Researchers from the Raincoast Conservation Foundation and the University of Victoria have shed new light on what satisfies hunters. Reporting in the peer-reviewed journal Wildlife Society Bulletin, our former Honours student, Alena Ebeling-Schuld, led our research, which found that appreciation (of nature) and affiliation (bonding experiences with friends and family) are common but less pronounced ‘satisfactions’ expressed by hunters. The dominant satisfaction expressed in online hunting stories is achievement.
We found that this pattern is especially strong when carnivores, like wolves, cougars or grizzly bears, are targeted.
86% percent of carnivore hunting stories (compared with 81% of ungulate hunting stories) emphasized achievement as a dominant theme. When carnivores were targeted, appreciation satisfaction was the focus in only 3% of stories.
Most notably, almost half of carnivore stories had only one satisfaction present, 100% of which exhibited only achievement satisfaction.

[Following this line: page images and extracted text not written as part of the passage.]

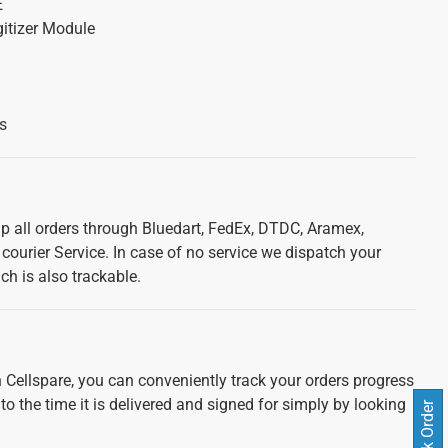
E
itizer Module
s
ip all orders through Bluedart, FedEx, DTDC, Aramex,
courier Service. In case of no service we dispatch your
ch is also trackable.
 Cellspare, you can conveniently track your orders progress
 to the time it is delivered and signed for simply by looking
Track Order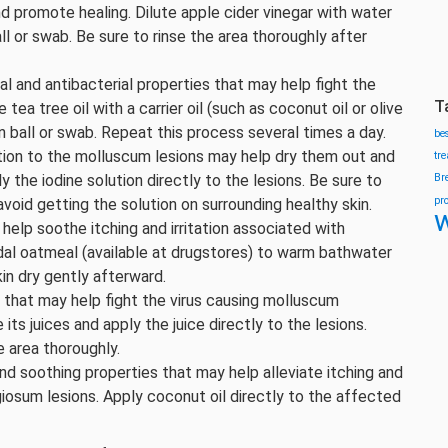
d promote healing. Dilute apple cider vinegar with water
ll or swab. Be sure to rinse the area thoroughly after
ral and antibacterial properties that may help fight the
T
ea tree oil with a carrier oil (such as coconut oil or olive
on ball or swab. Repeat this process several times a day.
be
ution to the molluscum lesions may help dry them out and
tr
the iodine solution directly to the lesions. Be sure to
Br
pr
void getting the solution on surrounding healthy skin.
w
elp soothe itching and irritation associated with
al oatmeal (available at drugstores) to warm bathwater
kin dry gently afterward.
es that may help fight the virus causing molluscum
its juices and apply the juice directly to the lesions.
e area thoroughly.
nd soothing properties that may help alleviate itching and
iosum lesions. Apply coconut oil directly to the affected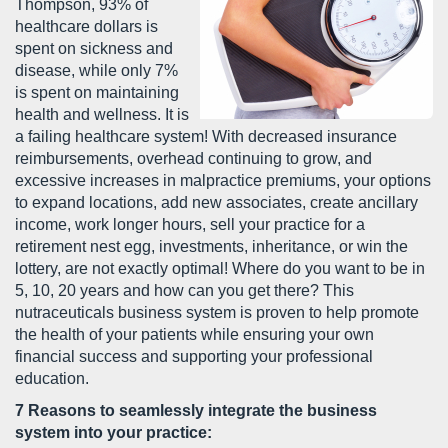
Thompson, 93% of
healthcare dollars is
spent on sickness and
disease, while only 7%
is spent on maintaining
health and wellness. It is
a failing healthcare system! With decreased insurance
reimbursements, overhead continuing to grow, and
excessive increases in malpractice premiums, your options
to expand locations, add new associates, create ancillary
income, work longer hours, sell your practice for a
retirement nest egg, investments, inheritance, or win the
lottery, are not exactly optimal! Where do you want to be in
5, 10, 20 years and how can you get there? This
nutraceuticals business system is proven to help promote
the health of your patients while ensuring your own
financial success and supporting your professional
education.
7 Reasons to seamlessly integrate the business
system into your practice: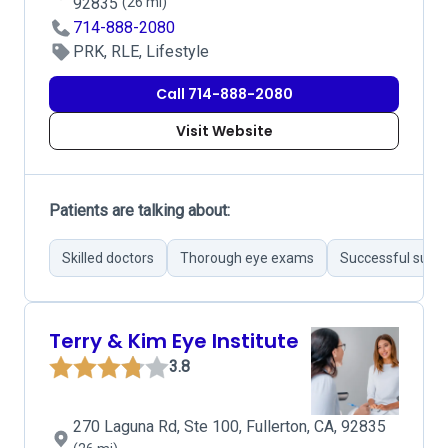
92835
(26 mi)
714-888-2080
PRK, RLE, Lifestyle
Call 714-888-2080
Visit Website
Patients are talking about:
Skilled doctors
Thorough eye exams
Successful surgi
Terry & Kim Eye Institute
3.8
270 Laguna Rd, Ste 100, Fullerton, CA, 92835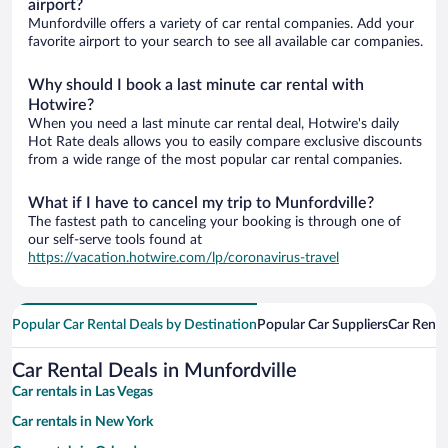
airport?
Munfordville offers a variety of car rental companies. Add your
favorite airport to your search to see all available car companies.
Why should I book a last minute car rental with
Hotwire?
When you need a last minute car rental deal, Hotwire's daily
Hot Rate deals allows you to easily compare exclusive discounts
from a wide range of the most popular car rental companies.
What if I have to cancel my trip to Munfordville?
The fastest path to canceling your booking is through one of
our self-serve tools found at
https://vacation.hotwire.com/lp/coronavirus-travel
Popular Car Rental Deals by Destination
Popular Car Suppliers
Car Renta
Car Rental Deals in Munfordville
Car rentals in Las Vegas
Car rentals in New York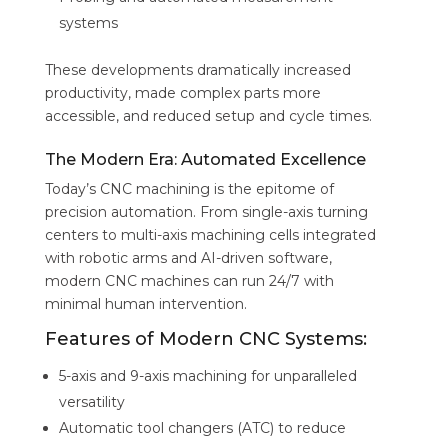
systems
These developments dramatically increased
productivity, made complex parts more
accessible, and reduced setup and cycle times.
The Modern Era: Automated Excellence
Today’s CNC machining is the epitome of
precision automation. From single-axis turning
centers to multi-axis machining cells integrated
with robotic arms and AI-driven software,
modern CNC machines can run 24/7 with
minimal human intervention.
Features of Modern CNC Systems:
5-axis and 9-axis machining for unparalleled
versatility
Automatic tool changers (ATC) to reduce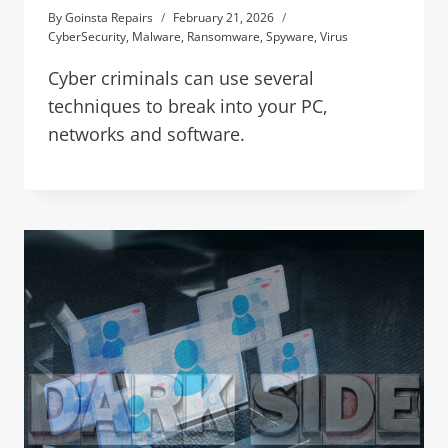
By
Goinsta Repairs
February 21, 2026
CyberSecurity
,
Malware
,
Ransomware
,
Spyware
,
Virus
Cyber criminals can use several
techniques to break into your PC,
networks and software.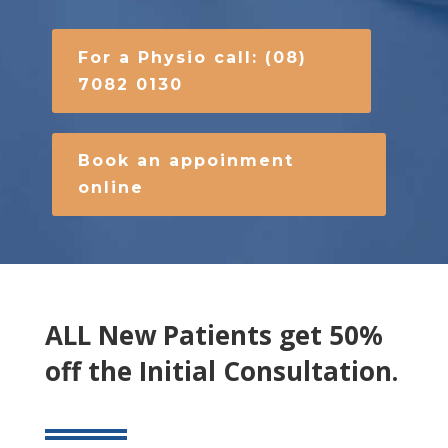
For a Physio call: (08)
7082 0130
Book an appoinment
online
ALL New Patients get 50%
off the Initial Consultation.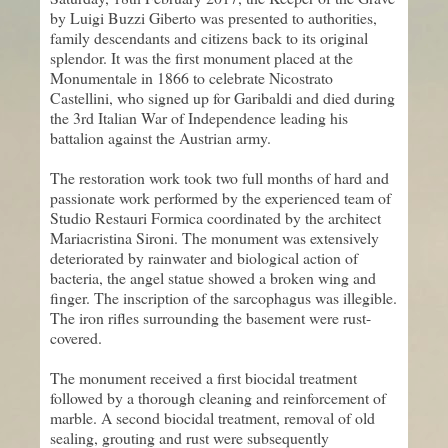
by Luigi Buzzi Giberto was presented to authorities,
family descendants and citizens back to its original
splendor. It was the first monument placed at the
Monumentale in 1866 to celebrate Nicostrato
Castellini, who signed up for Garibaldi and died during
the 3rd Italian War of Independence leading his
battalion against the Austrian army.
The restoration work took two full months of hard and
passionate work performed by the experienced team of
Studio Restauri Formica coordinated by the architect
Mariacristina Sironi. The monument was extensively
deteriorated by rainwater and biological action of
bacteria, the angel statue showed a broken wing and
finger. The inscription of the sarcophagus was illegible.
The iron rifles surrounding the basement were rust-
covered.
The monument received a first biocidal treatment
followed by a thorough cleaning and reinforcement of
marble. A second biocidal treatment, removal of old
sealing, grouting and rust were subsequently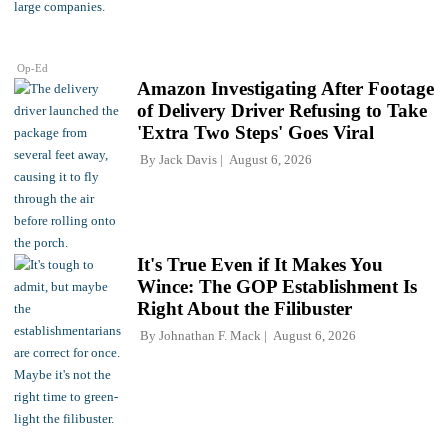
Op-Ed
Amazon Investigating After Footage
of Delivery Driver Refusing to Take
'Extra Two Steps' Goes Viral
By
Jack Davis
August 6, 2026
It's True Even if It Makes You
Wince: The GOP Establishment Is
Right About the Filibuster
By
Johnathan F. Mack
August 6, 2026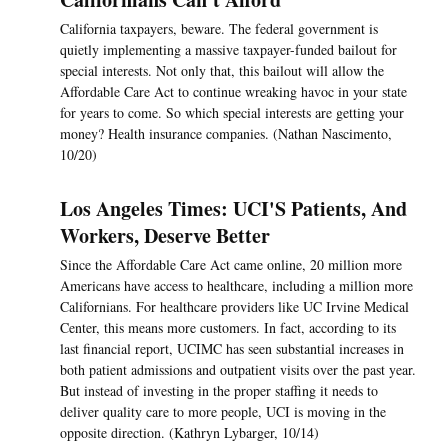
California taxpayers, beware. The federal government is
quietly implementing a massive taxpayer-funded bailout for
special interests. Not only that, this bailout will allow the
Affordable Care Act to continue wreaking havoc in your state
for years to come. So which special interests are getting your
money? Health insurance companies. (Nathan Nascimento,
10/20)
Los Angeles Times: UCI'S Patients, And
Workers, Deserve Better
Since the Affordable Care Act came online, 20 million more
Americans have access to healthcare, including a million more
Californians. For healthcare providers like UC Irvine Medical
Center, this means more customers. In fact, according to its
last financial report, UCIMC has seen substantial increases in
both patient admissions and outpatient visits over the past year.
But instead of investing in the proper staffing it needs to
deliver quality care to more people, UCI is moving in the
opposite direction. (Kathryn Lybarger, 10/14)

Alena Ebeling-Schuld, now a practicing Conservation Geographer and professional photographer, states, “If these patterns expressed on hunting forums are representative of hunters on a broader scale, then there are clear differences between satisfactions associated with ungulate and carnivore hunts.”
On the other side of the ledger, carnivores suffer and pay the ultimate cost. Tweet This!
The greater level of difficulty associated with carnivore hunting might be key to understanding why achievement is more important than other satisfactions. These findings align with evolutionary theory I examined and applied with Evolutionary Anthropologists from the University of Utah last year in the paper “Why men trophy hunt”.
Seeking achievement evolved because successful hunts in our ancestral past – and nowadays – display qualities of interest to competitors and mates, like skill or wealth. Simply put, accomplishments bring status, which remains an all-important currency for men.
Although there are clear wildlife management implications, I tend to think more about the more direct and practical ways that this information can be useful – today and in BC. By understanding a hunter’s satisfactions and motivations, we can ask bigger questions about our relationships with wildlife. Is a hunter’s feeling of achievement more important than, say, the life of a grizzly bear?
The reality is that hunters do not typically target grizzlies or other carnivores to feed their families. It is more about feeding their egos with the sense of achievement. We find ourselves in a moment of history when we are re-assessing our cultural and moral relationships to nature. These new results allows us to account for the benefits and costs that flow to those involved in hunting. Carnivore hunters benefit from a sense of achievement but not via not some basic need like food. On the other side of the ledger, carnivores suffer and pay the ultimate cost – with their lives.
To me, the path forward in BC is clear. Polling data have indicated that even hunters and those in rural areas, while supporting the privilege to hunt for food, are opposed to killing carnivores for trophy. A ‘fringe’ minority of hunters can no longer defend gratuitous killing of carnivores.
And other hunters interested in safeguarding a fragile social license afforded to hunting these days would benefit from speaking up. Their voices can join those presenting arguments from the perspective of ecology, economics, ethics and Indigenous law.